(Exercise data Opens)
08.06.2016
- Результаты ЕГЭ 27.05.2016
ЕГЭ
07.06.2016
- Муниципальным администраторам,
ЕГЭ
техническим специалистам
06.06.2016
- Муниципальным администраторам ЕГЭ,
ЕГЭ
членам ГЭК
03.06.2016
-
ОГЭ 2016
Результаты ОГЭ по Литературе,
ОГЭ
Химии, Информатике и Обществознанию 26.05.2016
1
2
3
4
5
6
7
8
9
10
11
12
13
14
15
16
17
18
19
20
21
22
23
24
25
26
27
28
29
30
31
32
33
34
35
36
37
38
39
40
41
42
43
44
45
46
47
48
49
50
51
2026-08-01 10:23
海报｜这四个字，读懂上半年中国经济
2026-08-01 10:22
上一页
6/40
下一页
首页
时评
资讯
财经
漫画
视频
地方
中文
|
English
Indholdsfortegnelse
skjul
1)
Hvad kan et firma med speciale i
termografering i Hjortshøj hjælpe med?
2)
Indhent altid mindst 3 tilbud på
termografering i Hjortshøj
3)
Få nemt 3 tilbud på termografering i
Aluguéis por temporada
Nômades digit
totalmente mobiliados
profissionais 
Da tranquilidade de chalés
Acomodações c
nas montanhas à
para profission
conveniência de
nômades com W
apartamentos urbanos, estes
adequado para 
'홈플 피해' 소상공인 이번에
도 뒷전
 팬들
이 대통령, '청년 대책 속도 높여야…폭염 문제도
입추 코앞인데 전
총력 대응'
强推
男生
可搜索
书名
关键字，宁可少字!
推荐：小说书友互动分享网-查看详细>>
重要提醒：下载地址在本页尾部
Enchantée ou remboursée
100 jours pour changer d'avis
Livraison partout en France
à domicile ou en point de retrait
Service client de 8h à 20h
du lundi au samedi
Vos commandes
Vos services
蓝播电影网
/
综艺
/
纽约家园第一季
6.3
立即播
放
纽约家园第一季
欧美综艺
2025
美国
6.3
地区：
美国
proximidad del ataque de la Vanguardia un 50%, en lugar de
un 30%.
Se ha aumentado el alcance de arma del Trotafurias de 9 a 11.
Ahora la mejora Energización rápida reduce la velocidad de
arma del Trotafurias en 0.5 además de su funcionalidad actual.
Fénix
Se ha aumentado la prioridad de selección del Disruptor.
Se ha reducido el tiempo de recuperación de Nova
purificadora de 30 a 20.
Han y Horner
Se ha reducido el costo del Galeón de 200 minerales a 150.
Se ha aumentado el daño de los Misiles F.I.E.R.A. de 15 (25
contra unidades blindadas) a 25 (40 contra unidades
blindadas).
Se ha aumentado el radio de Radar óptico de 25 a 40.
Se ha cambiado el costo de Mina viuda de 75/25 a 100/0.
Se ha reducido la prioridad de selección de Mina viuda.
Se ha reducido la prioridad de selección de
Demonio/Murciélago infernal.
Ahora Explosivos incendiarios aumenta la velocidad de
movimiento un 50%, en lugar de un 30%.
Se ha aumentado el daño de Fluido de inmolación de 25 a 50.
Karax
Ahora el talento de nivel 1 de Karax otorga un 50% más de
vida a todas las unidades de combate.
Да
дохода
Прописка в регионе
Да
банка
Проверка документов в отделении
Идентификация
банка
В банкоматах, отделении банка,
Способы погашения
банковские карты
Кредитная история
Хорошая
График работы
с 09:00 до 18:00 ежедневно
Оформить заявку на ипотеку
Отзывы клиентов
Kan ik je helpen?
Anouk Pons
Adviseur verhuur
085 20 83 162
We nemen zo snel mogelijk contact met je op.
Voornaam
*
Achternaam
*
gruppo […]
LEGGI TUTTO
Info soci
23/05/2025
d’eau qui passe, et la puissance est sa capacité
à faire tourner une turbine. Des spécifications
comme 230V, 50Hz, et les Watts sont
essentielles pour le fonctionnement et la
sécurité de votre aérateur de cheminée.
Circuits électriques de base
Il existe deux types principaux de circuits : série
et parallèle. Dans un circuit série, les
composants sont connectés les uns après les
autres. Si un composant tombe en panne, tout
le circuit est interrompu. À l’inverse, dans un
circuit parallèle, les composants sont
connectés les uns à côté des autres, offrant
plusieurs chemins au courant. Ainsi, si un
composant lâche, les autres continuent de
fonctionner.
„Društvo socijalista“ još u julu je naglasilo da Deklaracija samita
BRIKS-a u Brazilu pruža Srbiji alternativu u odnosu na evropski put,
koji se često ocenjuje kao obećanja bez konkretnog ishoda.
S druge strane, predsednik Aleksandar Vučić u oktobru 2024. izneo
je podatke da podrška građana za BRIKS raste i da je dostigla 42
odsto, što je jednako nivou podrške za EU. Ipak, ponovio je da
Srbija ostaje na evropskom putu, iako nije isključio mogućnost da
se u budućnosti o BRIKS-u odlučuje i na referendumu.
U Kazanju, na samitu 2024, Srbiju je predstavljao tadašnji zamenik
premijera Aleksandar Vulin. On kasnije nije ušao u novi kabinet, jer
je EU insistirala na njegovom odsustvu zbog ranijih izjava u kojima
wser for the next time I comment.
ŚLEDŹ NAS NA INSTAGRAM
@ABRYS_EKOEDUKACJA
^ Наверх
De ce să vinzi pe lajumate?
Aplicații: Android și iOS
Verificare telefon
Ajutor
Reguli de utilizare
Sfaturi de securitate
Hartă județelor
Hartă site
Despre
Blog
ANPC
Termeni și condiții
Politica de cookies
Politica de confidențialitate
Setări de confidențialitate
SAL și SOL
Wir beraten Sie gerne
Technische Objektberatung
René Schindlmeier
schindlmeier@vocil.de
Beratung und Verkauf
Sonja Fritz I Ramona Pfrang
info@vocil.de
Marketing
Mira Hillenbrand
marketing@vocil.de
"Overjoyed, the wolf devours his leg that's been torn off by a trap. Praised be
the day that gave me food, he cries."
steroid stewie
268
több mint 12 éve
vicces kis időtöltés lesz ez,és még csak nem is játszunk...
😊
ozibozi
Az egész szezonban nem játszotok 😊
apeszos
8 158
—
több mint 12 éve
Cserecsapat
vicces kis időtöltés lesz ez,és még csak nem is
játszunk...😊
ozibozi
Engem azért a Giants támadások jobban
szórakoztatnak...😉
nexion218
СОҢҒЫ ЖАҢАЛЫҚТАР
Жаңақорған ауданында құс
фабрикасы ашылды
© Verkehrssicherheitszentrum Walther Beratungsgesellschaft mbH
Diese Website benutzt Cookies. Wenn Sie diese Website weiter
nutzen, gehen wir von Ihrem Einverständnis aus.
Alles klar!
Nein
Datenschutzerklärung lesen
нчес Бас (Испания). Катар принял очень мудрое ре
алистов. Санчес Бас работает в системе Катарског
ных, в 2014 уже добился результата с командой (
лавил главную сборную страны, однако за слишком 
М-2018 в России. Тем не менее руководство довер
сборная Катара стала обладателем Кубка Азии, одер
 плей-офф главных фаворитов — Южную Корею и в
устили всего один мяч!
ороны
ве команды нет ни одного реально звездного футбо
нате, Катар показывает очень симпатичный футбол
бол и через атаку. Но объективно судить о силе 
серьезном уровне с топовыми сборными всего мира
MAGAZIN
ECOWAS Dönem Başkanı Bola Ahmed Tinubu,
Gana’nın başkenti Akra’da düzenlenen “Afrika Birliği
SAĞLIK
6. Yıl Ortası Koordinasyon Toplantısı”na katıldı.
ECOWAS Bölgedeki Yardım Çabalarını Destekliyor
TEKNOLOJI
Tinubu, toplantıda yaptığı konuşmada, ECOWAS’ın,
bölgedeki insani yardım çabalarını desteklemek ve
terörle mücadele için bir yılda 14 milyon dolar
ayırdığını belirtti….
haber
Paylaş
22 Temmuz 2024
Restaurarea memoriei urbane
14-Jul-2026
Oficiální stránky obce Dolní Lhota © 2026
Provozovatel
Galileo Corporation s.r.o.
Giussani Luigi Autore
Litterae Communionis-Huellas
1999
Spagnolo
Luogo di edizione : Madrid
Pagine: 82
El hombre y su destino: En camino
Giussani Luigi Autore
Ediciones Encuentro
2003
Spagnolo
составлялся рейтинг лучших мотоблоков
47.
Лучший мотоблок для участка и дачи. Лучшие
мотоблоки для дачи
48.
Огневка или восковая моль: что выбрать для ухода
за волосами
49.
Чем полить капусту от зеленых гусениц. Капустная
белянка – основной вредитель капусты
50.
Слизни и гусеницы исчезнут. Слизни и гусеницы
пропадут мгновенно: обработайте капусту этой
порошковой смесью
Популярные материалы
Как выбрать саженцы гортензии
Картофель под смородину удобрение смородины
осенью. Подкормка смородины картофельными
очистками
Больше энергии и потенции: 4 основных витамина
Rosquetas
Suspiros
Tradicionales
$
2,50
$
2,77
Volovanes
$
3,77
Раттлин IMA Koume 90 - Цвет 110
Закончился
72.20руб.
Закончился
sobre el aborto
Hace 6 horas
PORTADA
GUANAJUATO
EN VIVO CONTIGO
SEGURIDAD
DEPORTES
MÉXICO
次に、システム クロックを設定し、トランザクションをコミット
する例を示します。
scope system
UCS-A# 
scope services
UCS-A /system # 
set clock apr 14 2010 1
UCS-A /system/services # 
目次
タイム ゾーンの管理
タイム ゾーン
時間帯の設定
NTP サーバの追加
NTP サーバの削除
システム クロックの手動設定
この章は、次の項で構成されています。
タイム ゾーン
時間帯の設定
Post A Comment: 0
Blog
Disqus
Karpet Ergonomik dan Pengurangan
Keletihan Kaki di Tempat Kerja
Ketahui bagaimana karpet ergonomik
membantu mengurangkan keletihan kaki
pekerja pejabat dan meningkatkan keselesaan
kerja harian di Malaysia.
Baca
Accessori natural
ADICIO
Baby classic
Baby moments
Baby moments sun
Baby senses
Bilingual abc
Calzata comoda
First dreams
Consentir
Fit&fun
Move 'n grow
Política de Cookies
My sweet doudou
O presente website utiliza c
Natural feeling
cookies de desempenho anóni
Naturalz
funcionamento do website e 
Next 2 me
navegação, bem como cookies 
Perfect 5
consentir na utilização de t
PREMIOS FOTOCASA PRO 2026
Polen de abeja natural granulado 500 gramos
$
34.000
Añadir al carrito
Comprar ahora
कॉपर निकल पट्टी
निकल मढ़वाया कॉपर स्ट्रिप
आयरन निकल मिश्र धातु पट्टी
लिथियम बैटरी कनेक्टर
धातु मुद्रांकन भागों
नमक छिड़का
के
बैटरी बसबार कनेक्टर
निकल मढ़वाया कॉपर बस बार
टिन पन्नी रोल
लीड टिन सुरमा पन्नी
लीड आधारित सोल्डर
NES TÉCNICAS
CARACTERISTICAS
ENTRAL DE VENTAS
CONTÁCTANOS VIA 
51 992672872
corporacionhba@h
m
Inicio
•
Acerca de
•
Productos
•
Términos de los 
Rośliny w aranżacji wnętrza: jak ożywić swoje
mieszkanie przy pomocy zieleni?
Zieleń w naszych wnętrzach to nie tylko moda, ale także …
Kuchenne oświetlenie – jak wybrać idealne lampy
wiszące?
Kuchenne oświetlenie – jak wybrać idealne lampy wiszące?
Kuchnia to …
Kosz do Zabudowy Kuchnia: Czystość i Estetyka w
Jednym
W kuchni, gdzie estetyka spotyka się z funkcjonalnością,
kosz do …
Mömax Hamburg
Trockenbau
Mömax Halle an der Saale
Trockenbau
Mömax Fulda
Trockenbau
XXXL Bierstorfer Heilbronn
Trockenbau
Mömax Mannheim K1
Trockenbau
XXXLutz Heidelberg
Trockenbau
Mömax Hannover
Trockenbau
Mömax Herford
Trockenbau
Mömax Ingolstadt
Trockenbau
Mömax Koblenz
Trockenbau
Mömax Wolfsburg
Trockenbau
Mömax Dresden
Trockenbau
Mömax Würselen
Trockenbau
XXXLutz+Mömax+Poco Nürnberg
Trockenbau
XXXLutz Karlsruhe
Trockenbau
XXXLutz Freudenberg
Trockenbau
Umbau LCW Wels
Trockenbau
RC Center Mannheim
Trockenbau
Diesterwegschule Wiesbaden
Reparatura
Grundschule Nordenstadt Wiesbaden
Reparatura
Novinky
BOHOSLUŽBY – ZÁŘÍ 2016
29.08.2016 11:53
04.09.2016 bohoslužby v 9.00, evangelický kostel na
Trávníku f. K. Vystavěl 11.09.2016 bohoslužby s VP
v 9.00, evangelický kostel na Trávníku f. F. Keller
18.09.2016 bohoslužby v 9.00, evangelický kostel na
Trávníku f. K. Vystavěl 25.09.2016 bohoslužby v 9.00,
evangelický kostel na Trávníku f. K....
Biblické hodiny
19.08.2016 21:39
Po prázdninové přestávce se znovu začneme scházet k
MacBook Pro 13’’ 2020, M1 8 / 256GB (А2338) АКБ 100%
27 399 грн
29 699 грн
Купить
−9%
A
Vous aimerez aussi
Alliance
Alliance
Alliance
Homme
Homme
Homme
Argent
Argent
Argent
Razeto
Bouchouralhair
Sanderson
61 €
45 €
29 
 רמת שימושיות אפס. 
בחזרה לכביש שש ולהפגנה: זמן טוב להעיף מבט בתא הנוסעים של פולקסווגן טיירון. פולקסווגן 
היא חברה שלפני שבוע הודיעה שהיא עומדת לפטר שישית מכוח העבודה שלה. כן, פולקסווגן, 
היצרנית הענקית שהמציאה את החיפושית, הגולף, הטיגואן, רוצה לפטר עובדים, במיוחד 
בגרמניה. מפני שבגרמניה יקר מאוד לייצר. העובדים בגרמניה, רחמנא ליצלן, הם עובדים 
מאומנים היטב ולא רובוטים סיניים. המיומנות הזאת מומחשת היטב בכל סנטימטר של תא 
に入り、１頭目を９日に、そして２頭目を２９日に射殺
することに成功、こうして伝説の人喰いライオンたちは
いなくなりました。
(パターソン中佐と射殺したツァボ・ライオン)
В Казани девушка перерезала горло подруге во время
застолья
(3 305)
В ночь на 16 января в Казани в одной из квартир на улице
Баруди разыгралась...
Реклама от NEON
(Exercise data Closes)
Copy exactly the lines from the top of the entries through the line with "à domicile ou en point de retrait" in it, please, keeping both ends and adding nothing.

*Output of the task*.
08.06.2016
- Результаты ЕГЭ 27.05.2016
ЕГЭ
07.06.2016
- Муниципальным администраторам,
ЕГЭ
техническим специалистам
06.06.2016
- Муниципальным администраторам ЕГЭ,
ЕГЭ
членам ГЭК
03.06.2016
-
ОГЭ 2016
Результаты ОГЭ по Литературе,
ОГЭ
Химии, Информатике и Обществознанию 26.05.2016
1
2
3
4
5
6
7
8
9
10
11
12
13
14
15
16
17
18
19
20
21
22
23
24
25
26
27
28
29
30
31
32
33
34
35
36
37
38
39
40
41
42
43
44
45
46
47
48
49
50
51
2026-08-01 10:23
海报｜这四个字，读懂上半年中国经济
2026-08-01 10:22
上一页
6/40
下一页
首页
时评
资讯
财经
漫画
视频
地方
中文
|
English
Indholdsfortegnelse
skjul
1)
Hvad kan et firma med speciale i
termografering i Hjortshøj hjælpe med?
2)
Indhent altid mindst 3 tilbud på
termografering i Hjortshøj
3)
Få nemt 3 tilbud på termografering i
Aluguéis por temporada
Nômades digit
totalmente mobiliados
profissionais 
Da tranquilidade de chalés
Acomodações c
nas montanhas à
para profission
conveniência de
nômades com W
apartamentos urbanos, estes
adequado para 
'홈플 피해' 소상공인 이번에
도 뒷전
 팬들
이 대통령, '청년 대책 속도 높여야…폭염 문제도
입추 코앞인데 전
총력 대응'
强推
男生
可搜索
书名
关键字，宁可少字!
推荐：小说书友互动分享网-查看详细>>
重要提醒：下载地址在本页尾部
Enchantée ou remboursée
100 jours pour changer d'avis
Livraison partout en France
à domicile ou en point de retrait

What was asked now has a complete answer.